■ **Enunciado de la tarea**
Convierte todas las líneas de los datos en una tabla Markdown con las columnas «Número» y «Línea», dejando fuera las líneas en blanco.

■ **Datos extraídos**
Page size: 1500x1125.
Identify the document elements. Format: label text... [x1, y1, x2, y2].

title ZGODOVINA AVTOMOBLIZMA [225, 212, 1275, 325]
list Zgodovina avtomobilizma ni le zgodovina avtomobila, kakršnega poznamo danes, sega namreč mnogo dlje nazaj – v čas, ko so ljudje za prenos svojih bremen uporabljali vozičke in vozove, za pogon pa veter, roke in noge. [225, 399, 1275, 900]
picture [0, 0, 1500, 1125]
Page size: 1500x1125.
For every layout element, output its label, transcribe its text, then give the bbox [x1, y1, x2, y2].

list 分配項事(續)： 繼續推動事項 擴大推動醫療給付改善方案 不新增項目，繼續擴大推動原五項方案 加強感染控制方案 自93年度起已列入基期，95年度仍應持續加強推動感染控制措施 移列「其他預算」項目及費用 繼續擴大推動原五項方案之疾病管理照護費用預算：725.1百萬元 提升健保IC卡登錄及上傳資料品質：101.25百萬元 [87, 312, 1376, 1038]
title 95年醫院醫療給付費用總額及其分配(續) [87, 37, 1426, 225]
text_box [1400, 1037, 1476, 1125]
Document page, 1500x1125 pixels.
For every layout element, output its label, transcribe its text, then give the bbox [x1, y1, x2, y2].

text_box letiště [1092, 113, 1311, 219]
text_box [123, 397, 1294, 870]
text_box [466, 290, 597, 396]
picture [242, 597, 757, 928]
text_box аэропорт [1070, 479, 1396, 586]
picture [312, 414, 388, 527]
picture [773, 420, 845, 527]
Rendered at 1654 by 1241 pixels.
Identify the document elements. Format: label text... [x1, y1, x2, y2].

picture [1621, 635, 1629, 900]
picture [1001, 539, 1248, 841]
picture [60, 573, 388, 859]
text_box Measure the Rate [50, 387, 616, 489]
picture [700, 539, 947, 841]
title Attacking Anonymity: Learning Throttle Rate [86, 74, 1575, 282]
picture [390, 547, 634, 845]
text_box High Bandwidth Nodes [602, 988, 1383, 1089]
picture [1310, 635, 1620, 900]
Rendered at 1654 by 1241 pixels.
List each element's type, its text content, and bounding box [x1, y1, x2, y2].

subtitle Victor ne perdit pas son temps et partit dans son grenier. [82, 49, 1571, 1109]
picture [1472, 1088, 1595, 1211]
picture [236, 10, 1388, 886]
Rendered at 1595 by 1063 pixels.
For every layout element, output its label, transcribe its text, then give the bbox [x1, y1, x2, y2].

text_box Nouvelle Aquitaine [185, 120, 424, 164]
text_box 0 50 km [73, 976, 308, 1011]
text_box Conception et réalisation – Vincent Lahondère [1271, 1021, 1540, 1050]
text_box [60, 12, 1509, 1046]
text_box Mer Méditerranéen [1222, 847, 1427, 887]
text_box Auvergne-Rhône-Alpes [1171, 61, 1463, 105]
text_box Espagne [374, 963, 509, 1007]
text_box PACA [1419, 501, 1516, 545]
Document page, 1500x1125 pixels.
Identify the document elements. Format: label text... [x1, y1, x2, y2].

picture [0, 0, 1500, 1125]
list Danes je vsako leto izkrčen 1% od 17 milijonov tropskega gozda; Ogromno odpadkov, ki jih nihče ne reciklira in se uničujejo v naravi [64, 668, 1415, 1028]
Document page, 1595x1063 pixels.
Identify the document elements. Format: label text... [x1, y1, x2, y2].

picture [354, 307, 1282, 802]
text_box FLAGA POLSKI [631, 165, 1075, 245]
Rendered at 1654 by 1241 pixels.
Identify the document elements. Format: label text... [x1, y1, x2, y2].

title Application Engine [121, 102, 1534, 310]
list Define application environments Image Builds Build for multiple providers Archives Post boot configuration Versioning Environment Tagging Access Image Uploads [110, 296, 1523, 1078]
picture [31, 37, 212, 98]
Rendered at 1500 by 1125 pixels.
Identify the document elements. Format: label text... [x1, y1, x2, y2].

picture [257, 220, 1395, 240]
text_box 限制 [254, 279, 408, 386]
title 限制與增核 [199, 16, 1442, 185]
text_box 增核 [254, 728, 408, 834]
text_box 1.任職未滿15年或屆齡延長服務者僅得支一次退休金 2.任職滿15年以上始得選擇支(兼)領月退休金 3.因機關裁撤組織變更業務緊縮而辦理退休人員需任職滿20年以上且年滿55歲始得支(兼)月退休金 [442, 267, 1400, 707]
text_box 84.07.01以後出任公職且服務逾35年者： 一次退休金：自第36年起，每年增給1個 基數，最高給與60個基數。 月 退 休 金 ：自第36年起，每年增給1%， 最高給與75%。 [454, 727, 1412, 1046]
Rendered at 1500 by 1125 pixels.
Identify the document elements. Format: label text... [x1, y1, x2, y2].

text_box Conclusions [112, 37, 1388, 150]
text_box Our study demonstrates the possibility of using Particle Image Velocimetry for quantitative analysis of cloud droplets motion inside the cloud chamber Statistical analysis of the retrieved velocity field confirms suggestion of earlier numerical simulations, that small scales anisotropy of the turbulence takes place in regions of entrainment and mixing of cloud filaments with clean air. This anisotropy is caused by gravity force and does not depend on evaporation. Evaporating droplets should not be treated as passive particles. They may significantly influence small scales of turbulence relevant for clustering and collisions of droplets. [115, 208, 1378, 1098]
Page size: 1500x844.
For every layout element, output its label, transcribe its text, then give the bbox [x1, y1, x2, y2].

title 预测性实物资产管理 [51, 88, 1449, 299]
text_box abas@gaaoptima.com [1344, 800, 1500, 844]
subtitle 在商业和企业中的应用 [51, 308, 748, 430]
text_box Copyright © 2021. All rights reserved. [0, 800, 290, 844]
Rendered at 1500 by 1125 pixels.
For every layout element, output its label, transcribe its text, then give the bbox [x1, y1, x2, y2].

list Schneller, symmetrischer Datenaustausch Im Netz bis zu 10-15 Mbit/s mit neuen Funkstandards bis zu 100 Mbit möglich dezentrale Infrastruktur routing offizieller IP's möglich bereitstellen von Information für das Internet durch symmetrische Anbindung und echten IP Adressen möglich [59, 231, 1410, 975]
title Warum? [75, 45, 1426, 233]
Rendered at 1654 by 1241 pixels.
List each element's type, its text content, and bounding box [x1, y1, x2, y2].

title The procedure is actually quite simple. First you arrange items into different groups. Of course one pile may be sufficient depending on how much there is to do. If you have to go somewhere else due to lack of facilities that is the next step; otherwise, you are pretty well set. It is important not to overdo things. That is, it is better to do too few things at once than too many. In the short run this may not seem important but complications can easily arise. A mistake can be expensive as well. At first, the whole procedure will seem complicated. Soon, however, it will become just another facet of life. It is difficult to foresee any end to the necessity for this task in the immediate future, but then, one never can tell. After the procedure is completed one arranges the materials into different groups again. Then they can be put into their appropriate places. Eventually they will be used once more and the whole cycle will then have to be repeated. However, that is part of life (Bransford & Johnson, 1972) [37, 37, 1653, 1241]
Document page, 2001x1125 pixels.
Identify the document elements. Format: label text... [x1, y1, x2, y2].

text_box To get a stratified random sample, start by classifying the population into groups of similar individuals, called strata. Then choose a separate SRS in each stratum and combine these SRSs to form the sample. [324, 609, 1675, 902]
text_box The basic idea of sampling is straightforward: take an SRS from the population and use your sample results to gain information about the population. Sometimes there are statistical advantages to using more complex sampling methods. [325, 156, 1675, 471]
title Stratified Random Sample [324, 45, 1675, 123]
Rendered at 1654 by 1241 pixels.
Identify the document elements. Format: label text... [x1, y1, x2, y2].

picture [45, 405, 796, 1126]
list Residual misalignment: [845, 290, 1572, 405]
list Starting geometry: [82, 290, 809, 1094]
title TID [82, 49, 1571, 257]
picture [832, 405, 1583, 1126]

■ **Solución del ejercicio**
| Número | Línea |
|---|---|
| 1 | Page size: 1500x1125. |
| 2 | Identify the document elements. Format: label text... [x1, y1, x2, y2]. |
| 3 | title ZGODOVINA AVTOMOBLIZMA [225, 212, 1275, 325] |
| 4 | list Zgodovina avtomobilizma ni le zgodovina avtomobila, kakršnega poznamo danes, sega namreč mnogo dlje nazaj – v čas, ko so ljudje za prenos svojih bremen uporabljali vozičke in vozove, za pogon pa veter, roke in noge. [225, 399, 1275, 900] |
| 5 | picture [0, 0, 1500, 1125] |
| 6 | Page size: 1500x1125. |
| 7 | For every layout element, output its label, transcribe its text, then give the bbox [x1, y1, x2, y2]. |
| 8 | list 分配項事(續)： 繼續推動事項 擴大推動醫療給付改善方案 不新增項目，繼續擴大推動原五項方案 加強感染控制方案 自93年度起已列入基期，95年度仍應持續加強推動感染控制措施 移列「其他預算」項目及費用 繼續擴大推動原五項方案之疾病管理照護費用預算：725.1百萬元 提升健保IC卡登錄及上傳資料品質：101.25百萬元 [87, 312, 1376, 1038] |
| 9 | title 95年醫院醫療給付費用總額及其分配(續) [87, 37, 1426, 225] |
| 10 | text_box [1400, 1037, 1476, 1125] |
| 11 | Document page, 1500x1125 pixels. |
| 12 | For every layout element, output its label, transcribe its text, then give the bbox [x1, y1, x2, y2]. |
| 13 | text_box letiště [1092, 113, 1311, 219] |
| 14 | text_box [123, 397, 1294, 870] |
| 15 | text_box [466, 290, 597, 396] |
| 16 | picture [242, 597, 757, 928] |
| 17 | text_box аэропорт [1070, 479, 1396, 586] |
| 18 | picture [312, 414, 388, 527] |
| 19 | picture [773, 420, 845, 527] |
| 20 | Rendered at 1654 by 1241 pixels. |
| 21 | Identify the document elements. Format: label text... [x1, y1, x2, y2]. |
| 22 | picture [1621, 635, 1629, 900] |
| 23 | picture [1001, 539, 1248, 841] |
| 24 | picture [60, 573, 388, 859] |
| 25 | text_box Measure the Rate [50, 387, 616, 489] |
| 26 | picture [700, 539, 947, 841] |
| 27 | title Attacking Anonymity: Learning Throttle Rate [86, 74, 1575, 282] |
| 28 | picture [390, 547, 634, 845] |
| 29 | text_box High Bandwidth Nodes [602, 988, 1383, 1089] |
| 30 | picture [1310, 635, 1620, 900] |
| 31 | Rendered at 1654 by 1241 pixels. |
| 32 | List each element's type, its text content, and bounding box [x1, y1, x2, y2]. |
| 33 | subtitle Victor ne perdit pas son temps et partit dans son grenier. [82, 49, 1571, 1109] |
| 34 | picture [1472, 1088, 1595, 1211] |
| 35 | picture [236, 10, 1388, 886] |
| 36 | Rendered at 1595 by 1063 pixels. |
| 37 | For every layout element, output its label, transcribe its text, then give the bbox [x1, y1, x2, y2]. |
| 38 | text_box Nouvelle Aquitaine [185, 120, 424, 164] |
| 39 | text_box 0 50 km [73, 976, 308, 1011] |
| 40 | text_box Conception et réalisation – Vincent Lahondère [1271, 1021, 1540, 1050] |
| 41 | text_box [60, 12, 1509, 1046] |
| 42 | text_box Mer Méditerranéen [1222, 847, 1427, 887] |
| 43 | text_box Auvergne-Rhône-Alpes [1171, 61, 1463, 105] |
| 44 | text_box Espagne [374, 963, 509, 1007] |
| 45 | text_box PACA [1419, 501, 1516, 545] |
| 46 | Document page, 1500x1125 pixels. |
| 47 | Identify the document elements. Format: label text... [x1, y1, x2, y2]. |
| 48 | picture [0, 0, 1500, 1125] |
| 49 | list Danes je vsako leto izkrčen 1% od 17 milijonov tropskega gozda; Ogromno odpadkov, ki jih nihče ne reciklira in se uničujejo v naravi [64, 668, 1415, 1028] |
| 50 | Document page, 1595x1063 pixels. |
| 51 | Identify the document elements. Format: label text... [x1, y1, x2, y2]. |
| 52 | picture [354, 307, 1282, 802] |
| 53 | text_box FLAGA POLSKI [631, 165, 1075, 245] |
| 54 | Rendered at 1654 by 1241 pixels. |
| 55 | Identify the document elements. Format: label text... [x1, y1, x2, y2]. |
| 56 | title Application Engine [121, 102, 1534, 310] |
| 57 | list Define application environments Image Builds Build for multiple providers Archives Post boot configuration Versioning Environment Tagging Access Image Uploads [110, 296, 1523, 1078] |
| 58 | picture [31, 37, 212, 98] |
| 59 | Rendered at 1500 by 1125 pixels. |
| 60 | Identify the document elements. Format: label text... [x1, y1, x2, y2]. |
| 61 | picture [257, 220, 1395, 240] |
| 62 | text_box 限制 [254, 279, 408, 386] |
| 63 | title 限制與增核 [199, 16, 1442, 185] |
| 64 | text_box 增核 [254, 728, 408, 834] |
| 65 | text_box 1.任職未滿15年或屆齡延長服務者僅得支一次退休金 2.任職滿15年以上始得選擇支(兼)領月退休金 3.因機關裁撤組織變更業務緊縮而辦理退休人員需任職滿20年以上且年滿55歲始得支(兼)月退休金 [442, 267, 1400, 707] |
| 66 | text_box 84.07.01以後出任公職且服務逾35年者： 一次退休金：自第36年起，每年增給1個 基數，最高給與60個基數。 月 退 休 金 ：自第36年起，每年增給1%， 最高給與75%。 [454, 727, 1412, 1046] |
| 67 | Rendered at 1500 by 1125 pixels. |
| 68 | Identify the document elements. Format: label text... [x1, y1, x2, y2]. |
| 69 | text_box Conclusions [112, 37, 1388, 150] |
| 70 | text_box Our study demonstrates the possibility of using Particle Image Velocimetry for quantitative analysis of cloud droplets motion inside the cloud chamber Statistical analysis of the retrieved velocity field confirms suggestion of earlier numerical simulations, that small scales anisotropy of the turbulence takes place in regions of entrainment and mixing of cloud filaments with clean air. This anisotropy is caused by gravity force and does not depend on evaporation. Evaporating droplets should not be treated as passive particles. They may significantly influence small scales of turbulence relevant for clustering and collisions of droplets. [115, 208, 1378, 1098] |
| 71 | Page size: 1500x844. |
| 72 | For every layout element, output its label, transcribe its text, then give the bbox [x1, y1, x2, y2]. |
| 73 | title 预测性实物资产管理 [51, 88, 1449, 299] |
| 74 | text_box abas@gaaoptima.com [1344, 800, 1500, 844] |
| 75 | subtitle 在商业和企业中的应用 [51, 308, 748, 430] |
| 76 | text_box Copyright © 2021. All rights reserved. [0, 800, 290, 844] |
| 77 | Rendered at 1500 by 1125 pixels. |
| 78 | For every layout element, output its label, transcribe its text, then give the bbox [x1, y1, x2, y2]. |
| 79 | list Schneller, symmetrischer Datenaustausch Im Netz bis zu 10-15 Mbit/s mit neuen Funkstandards bis zu 100 Mbit möglich dezentrale Infrastruktur routing offizieller IP's möglich bereitstellen von Information für das Internet durch symmetrische Anbindung und echten IP Adressen möglich [59, 231, 1410, 975] |
| 80 | title Warum? [75, 45, 1426, 233] |
| 81 | Rendered at 1654 by 1241 pixels. |
| 82 | List each element's type, its text content, and bounding box [x1, y1, x2, y2]. |
| 83 | title The procedure is actually quite simple. First you arrange items into different groups. Of course one pile may be sufficient depending on how much there is to do. If you have to go somewhere else due to lack of facilities that is the next step; otherwise, you are pretty well set. It is important not to overdo things. That is, it is better to do too few things at once than too many. In the short run this may not seem important but complications can easily arise. A mistake can be expensive as well. At first, the whole procedure will seem complicated. Soon, however, it will become just another facet of life. It is difficult to foresee any end to the necessity for this task in the immediate future, but then, one never can tell. After the procedure is completed one arranges the materials into different groups again. Then they can be put into their appropriate places. Eventually they will be used once more and the whole cycle will then have to be repeated. However, that is part of life (Bransford & Johnson, 1972) [37, 37, 1653, 1241] |
| 84 | Document page, 2001x1125 pixels. |
| 85 | Identify the document elements. Format: label text... [x1, y1, x2, y2]. |
| 86 | text_box To get a stratified random sample, start by classifying the population into groups of similar individuals, called strata. Then choose a separate SRS in each stratum and combine these SRSs to form the sample. [324, 609, 1675, 902] |
| 87 | text_box The basic idea of sampling is straightforward: take an SRS from the population and use your sample results to gain information about the population. Sometimes there are statistical advantages to using more complex sampling methods. [325, 156, 1675, 471] |
| 88 | title Stratified Random Sample [324, 45, 1675, 123] |
| 89 | Rendered at 1654 by 1241 pixels. |
| 90 | Identify the document elements. Format: label text... [x1, y1, x2, y2]. |
| 91 | picture [45, 405, 796, 1126] |
| 92 | list Residual misalignment: [845, 290, 1572, 405] |
| 93 | list Starting geometry: [82, 290, 809, 1094] |
| 94 | title TID [82, 49, 1571, 257] |
| 95 | picture [832, 405, 1583, 1126] |